• _WHAT YOU WILL DO_
Rewrite the material below so that "bbox" becomes "bounding box" wherever it occurs, leaving everything else unchanged.

** begin PROVIDED DATA **

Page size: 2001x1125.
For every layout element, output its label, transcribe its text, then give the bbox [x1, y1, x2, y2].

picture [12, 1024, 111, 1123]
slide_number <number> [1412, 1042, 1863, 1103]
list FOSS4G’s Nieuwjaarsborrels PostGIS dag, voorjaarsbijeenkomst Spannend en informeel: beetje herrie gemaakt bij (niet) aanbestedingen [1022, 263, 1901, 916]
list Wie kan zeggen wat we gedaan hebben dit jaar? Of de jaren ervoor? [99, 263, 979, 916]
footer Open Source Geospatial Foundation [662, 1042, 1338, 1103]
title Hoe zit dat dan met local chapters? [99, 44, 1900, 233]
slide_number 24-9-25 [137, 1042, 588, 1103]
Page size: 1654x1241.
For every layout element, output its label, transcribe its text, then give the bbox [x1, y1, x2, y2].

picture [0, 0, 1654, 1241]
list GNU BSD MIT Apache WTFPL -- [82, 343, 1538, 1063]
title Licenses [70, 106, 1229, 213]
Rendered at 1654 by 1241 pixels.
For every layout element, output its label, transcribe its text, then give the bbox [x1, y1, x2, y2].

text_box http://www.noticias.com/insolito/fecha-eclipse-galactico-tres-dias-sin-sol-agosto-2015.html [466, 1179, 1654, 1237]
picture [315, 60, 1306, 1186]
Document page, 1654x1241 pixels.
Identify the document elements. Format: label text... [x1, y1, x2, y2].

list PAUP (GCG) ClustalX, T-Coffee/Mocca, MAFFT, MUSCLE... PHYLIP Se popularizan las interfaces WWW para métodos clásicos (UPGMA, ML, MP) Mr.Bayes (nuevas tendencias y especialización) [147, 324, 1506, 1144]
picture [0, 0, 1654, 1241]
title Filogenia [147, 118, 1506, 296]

** end PROVIDED DATA **

• _REPLY_
Page size: 2001x1125.
For every layout element, output its label, transcribe its text, then give the bounding box [x1, y1, x2, y2].

picture [12, 1024, 111, 1123]
slide_number <number> [1412, 1042, 1863, 1103]
list FOSS4G’s Nieuwjaarsborrels PostGIS dag, voorjaarsbijeenkomst Spannend en informeel: beetje herrie gemaakt bij (niet) aanbestedingen [1022, 263, 1901, 916]
list Wie kan zeggen wat we gedaan hebben dit jaar? Of de jaren ervoor? [99, 263, 979, 916]
footer Open Source Geospatial Foundation [662, 1042, 1338, 1103]
title Hoe zit dat dan met local chapters? [99, 44, 1900, 233]
slide_number 24-9-25 [137, 1042, 588, 1103]
Page size: 1654x1241.
For every layout element, output its label, transcribe its text, then give the bounding box [x1, y1, x2, y2].

picture [0, 0, 1654, 1241]
list GNU BSD MIT Apache WTFPL -- [82, 343, 1538, 1063]
title Licenses [70, 106, 1229, 213]
Rendered at 1654 by 1241 pixels.
For every layout element, output its label, transcribe its text, then give the bounding box [x1, y1, x2, y2].

text_box http://www.noticias.com/insolito/fecha-eclipse-galactico-tres-dias-sin-sol-agosto-2015.html [466, 1179, 1654, 1237]
picture [315, 60, 1306, 1186]
Document page, 1654x1241 pixels.
Identify the document elements. Format: label text... [x1, y1, x2, y2].

list PAUP (GCG) ClustalX, T-Coffee/Mocca, MAFFT, MUSCLE... PHYLIP Se popularizan las interfaces WWW para métodos clásicos (UPGMA, ML, MP) Mr.Bayes (nuevas tendencias y especialización) [147, 324, 1506, 1144]
picture [0, 0, 1654, 1241]
title Filogenia [147, 118, 1506, 296]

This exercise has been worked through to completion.